======== Data section

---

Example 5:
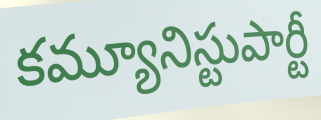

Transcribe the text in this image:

కమ్యూనిస్టుపార్టీ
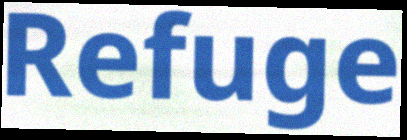
Refuge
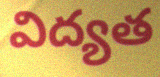
విద్యత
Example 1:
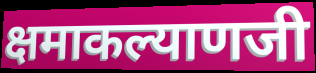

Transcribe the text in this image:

क्षमाकल्याणजी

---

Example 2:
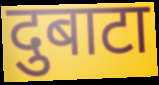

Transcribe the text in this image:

दुबाटा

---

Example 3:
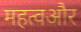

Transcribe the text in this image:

महत्वऔर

================

Required task: Please set out the text lines of all the records above as a numbered list, leaving out the blank lines and the pictures.

Output for this task:
1. ---
2. Example 5:
3. Transcribe the text in this image:
4. కమ్యూనిస్టుపార్టీ
5. Refuge
6. విద్యత
7. Example 1:
8. Transcribe the text in this image:
9. क्षमाकल्याणजी
10. ---
11. Example 2:
12. Transcribe the text in this image:
13. दुबाटा
14. ---
15. Example 3:
16. Transcribe the text in this image:
17. महत्वऔर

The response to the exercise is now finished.